Careful consideration of your decision can not only protect you but also your relationship. As Neha Prabhu, a licensed marriage and family therapist, explained to mindbodygreen, "Moving in together too soon can definitely create more conflict and stress in the relationship. When you live with someone, relational dynamics shift." Although every couple has problems, a couple that lives together has a lot more on their plate. They have to regularly resolve conflicts, and if the relationship's foundation isn't solid, you might just fall through the cracks.
The truth is that there isn't a perfect amount of time that has to have passed before you talk about living together. Some couples are ready within six months, while others might take years. However, there are a few factors to consider before moving in together that'll help you understand if you and your relationship can take it.
Do it for the right reasons
Before talking about moving in together, you both need to talk about something far more important: finances. Be open to cultivating financial intimacy to see if it's a viable option based on how much you're making, any debts you need to repay, and general expenses that come with moving in. There should be no surprises when it comes to finances, so if you think something might come back to bite you after you've moved in, discuss it openly.
Your motivations for moving in together are just as important a consideration. If you're not on the same page about the reasons, things could turn sour. When Elizabeth Earnshaw, a licensed marriage and family therapist, spoke with Bustle, she explained, "An asymmetrical motivation, for example, might be one partner wanting to move in together because it is cheaper than living apart while another partner wants to move in together as they see it as the next step toward marriage."
If you're only moving in together to save on expenses, things aren't off to a great start. Yes, you'll be cutting most of your spending in half, but you'll also be constantly dealing with the emotional problems that naturally come with living together. If the decision is purely financial, both people must consider if the emotional strain is worth the savings. It's also not a great idea to move in together to save a relationship because it's stressful, and a fractured relationship might just crack from the tension.
How well do you really know your partner?
Instead of just figuring things out after moving in, you should sit down with your partner and discuss how the house's financial and maintenance responsibilities will be shared. The obvious answer would be 50-50, but sometimes, one partner makes more than the other and can potentially contribute a little extra, so lay it all out on the table.
Everybody knows that you should know the person you're moving in with extremely well, but there are a couple of specifics that could be a dealbreaker if you're unaware of them. If you don't know how your partner reacts under stressful situations, their home life and hygiene without a partner, and their behavior when angry, you may be in for a rude awakening. If you've taken a trip together, you'll most likely have a much better idea of what it'd be like to live with them.

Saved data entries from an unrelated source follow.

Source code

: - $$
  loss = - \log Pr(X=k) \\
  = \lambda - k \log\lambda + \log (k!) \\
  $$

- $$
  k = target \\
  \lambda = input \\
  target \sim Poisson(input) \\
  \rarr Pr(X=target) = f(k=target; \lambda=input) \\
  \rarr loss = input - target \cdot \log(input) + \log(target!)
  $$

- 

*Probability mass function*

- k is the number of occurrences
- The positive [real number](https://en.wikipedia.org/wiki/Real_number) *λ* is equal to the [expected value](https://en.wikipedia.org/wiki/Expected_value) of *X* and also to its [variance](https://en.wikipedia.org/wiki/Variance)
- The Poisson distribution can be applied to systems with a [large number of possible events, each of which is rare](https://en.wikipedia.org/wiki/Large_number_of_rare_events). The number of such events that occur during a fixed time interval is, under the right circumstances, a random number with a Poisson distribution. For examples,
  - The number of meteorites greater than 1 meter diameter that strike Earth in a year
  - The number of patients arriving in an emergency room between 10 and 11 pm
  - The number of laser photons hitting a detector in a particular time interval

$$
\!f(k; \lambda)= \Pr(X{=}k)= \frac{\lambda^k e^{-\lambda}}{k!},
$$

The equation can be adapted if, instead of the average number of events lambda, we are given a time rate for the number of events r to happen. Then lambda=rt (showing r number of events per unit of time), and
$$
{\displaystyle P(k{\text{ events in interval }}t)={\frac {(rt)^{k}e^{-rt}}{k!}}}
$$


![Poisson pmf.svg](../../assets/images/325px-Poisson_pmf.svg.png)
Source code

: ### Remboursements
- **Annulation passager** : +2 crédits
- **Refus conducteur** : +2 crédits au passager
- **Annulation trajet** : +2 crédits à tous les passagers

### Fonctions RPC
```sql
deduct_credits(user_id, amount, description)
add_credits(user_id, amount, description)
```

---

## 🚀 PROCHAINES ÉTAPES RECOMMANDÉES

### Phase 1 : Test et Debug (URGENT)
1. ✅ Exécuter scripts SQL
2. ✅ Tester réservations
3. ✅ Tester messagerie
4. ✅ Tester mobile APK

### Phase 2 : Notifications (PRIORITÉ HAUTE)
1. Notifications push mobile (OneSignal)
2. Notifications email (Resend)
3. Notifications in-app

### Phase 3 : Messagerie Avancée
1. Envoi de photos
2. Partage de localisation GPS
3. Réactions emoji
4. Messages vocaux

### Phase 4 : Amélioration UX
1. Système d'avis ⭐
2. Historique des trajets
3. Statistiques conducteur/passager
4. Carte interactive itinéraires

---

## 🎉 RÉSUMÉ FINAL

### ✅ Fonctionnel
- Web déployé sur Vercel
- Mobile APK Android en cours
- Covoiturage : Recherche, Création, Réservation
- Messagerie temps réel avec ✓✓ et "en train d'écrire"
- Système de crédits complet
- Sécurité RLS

Ideally, you should've had at least one major fight to get a feel of how your partner would react in a similar situation. The absence of this fight could also indicate that you're still in the honeymoon phase, where you're not exactly used to each other's bad side. It's also good to know their boundaries and space needs to give them the time they need to flourish on their own. Before moving in together, your mind is probably overrun with what-ifs, and you should be open to discussing them with your partner to see how prepared you both are to tackle standard problems.